Le 16 juillet 1942 a lieu la rafle du Vél d'Hiv. Policiers et gendarmes arrêtent 13 000 Juifs, y compris 4 000 enfants que les nazis n'avaient pas formellement réclamés. Tous sont convoyés vers les camps d'extermination nazis. Seules quelques dizaines en reviendront. Le 23 octobre 1942, à El-Alamein (Égypte), les Britanniques du général Montgomery repoussent l'Afrikakorps du maréchal Rommel. Après cette première défaite, rendue possible par la résistance d'une brigade française à Bir Hakeim (Libye), les Allemands ne cesseront plus de reculer jusqu’à la capitulation.

Le 8 novembre 1942, les troupes anglaises et américaines débarquent en Afrique du nord. Les Allemands répliquent le 11 novembre 1942 en franchissant la ligne de démarcation qui sépare la France occupée de la France dite « libre » depuis l’armistice. Le gouvernement de Vichy perd la fiction de son indépendance.

Scène de débarquement le 6 juin 1944 (Overlord)

Le 17 mai 1944, sur les pentes du Mont Cassin, entre Naples et Rome, les Marocains du général Juin brisent la résistance allemande et permettent aux Alliés de poursuivre leur progression en Italie. C'est le principal fait d’armes de la France Libre. Le 6 juin 1944, les Alliés débarquent en Normandie. C'est « le Jour le plus long ».

Face à l’adversité, les troupes d’occupation accentuent la terreur. Le 9 juin 1944, les SS de la division Das Reich pendent 99 otages aux balcons de Tulle, en Corrèze. Le lendemain, des nazis de la même division assassinent 642 habitants d'Oradour-sur-Glane. 

Le 15 août 1944, les Alliés débarquent en Provence. C'est le troisième débarquement après ceux de Sicile et de Normandie.
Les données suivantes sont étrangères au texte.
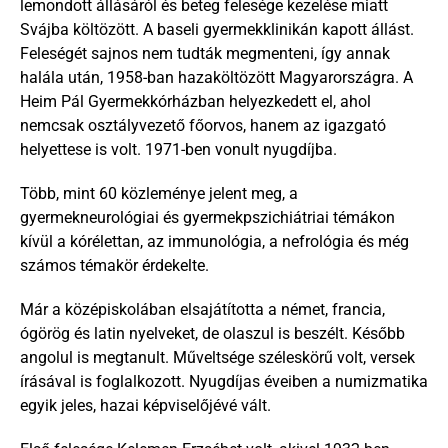
lemondott állásáról és beteg felesége kezelése miatt 
Svájba költözött. A baseli gyermekklinikán kapott állást. 
Feleségét sajnos nem tudták megmenteni, így annak 
halála után, 1958-ban hazaköltözött Magyarországra. A 
Heim Pál Gyermekkórházban helyezkedett el, ahol 
nemcsak osztályvezető főorvos, hanem az igazgató 
helyettese is volt. 1971-ben vonult nyugdíjba.
Több, mint 60 közleménye jelent meg, a 
gyermekneurológiai és gyermekpszichiátriai témákon 
kívül a kórélettan, az immunológia, a nefrológia és még 
számos témakör érdekelte.
Már a középiskolában elsajátította a német, francia, 
ógörög és latin nyelveket, de olaszul is beszélt. Később 
angolul is megtanult. Műveltsége széleskörű volt, versek 
írásával is foglalkozott. Nyugdíjas éveiben a numizmatika 
egyik jeles, hazai képviselőjévé vált.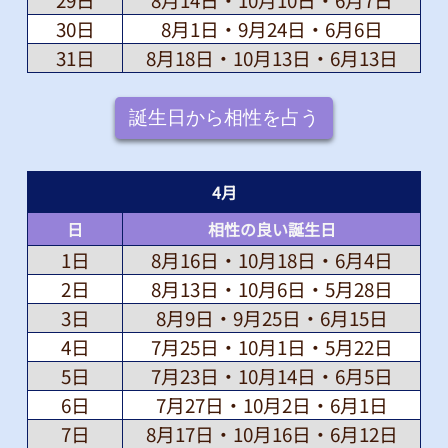
30日
8月1日・9月24日・6月6日
31日
8月18日・10月13日・6月13日
誕生日から相性を占う
4
月
日
相性の良い誕生日
1日
8月16日・10月18日・6月4日
2日
8月13日・10月6日・5月28日
3日
8月9日・9月25日・6月15日
4日
7月25日・10月1日・5月22日
5日
7月23日・10月14日・6月5日
6日
7月27日・10月2日・6月1日
7日
8月17日・10月16日・6月12日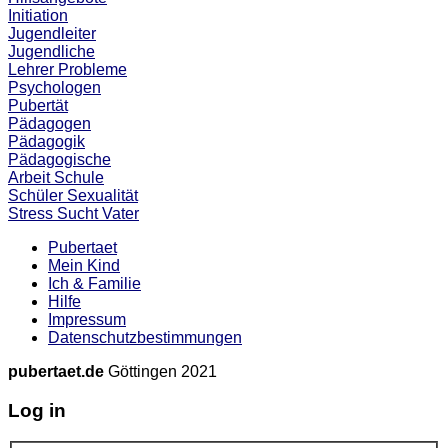
Initiation
Jugendleiter
Jugendliche
Lehrer
Probleme
Psychologen
Pubertät
Pädagogen
Pädagogik
Pädagogische
Arbeit
Schule
Schüler
Sexualität
Stress
Sucht
Vater
Pubertaet
Mein Kind
Ich & Familie
Hilfe
Impressum
Datenschutzbestimmungen
pubertaet.de
Göttingen 2021
Log in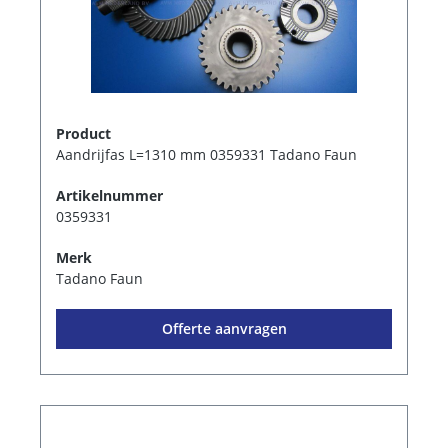
Product
Aandrijfas L=1310 mm 0359331 Tadano Faun
Artikelnummer
0359331
Merk
Tadano Faun
Offerte aanvragen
Aux côtés des Anglo-saxons figure un corps d'armée constitué de 120 000 Français Libres (y compris de nombreux soldats des colonies) sous le commandement du général de Lattre de Tassigny.

Le 25 août 1944, à 15h 30, le général Leclerc reçoit à Paris la capitulation des troupes d'occupation de la capitale.

Paris libéré !

Quand les canons se taisent enfin, le 8 mai 1945, l'Allemagne et une grande partie de l'Europe sont en ruines. Environ 50 à 60 millions de victimes manquent à l'appel dans le monde, dont une grande majorité de civils : résistants, déportés, victimes de la Shoah (génocide des Juifs) ou victimes des bombardements de cités.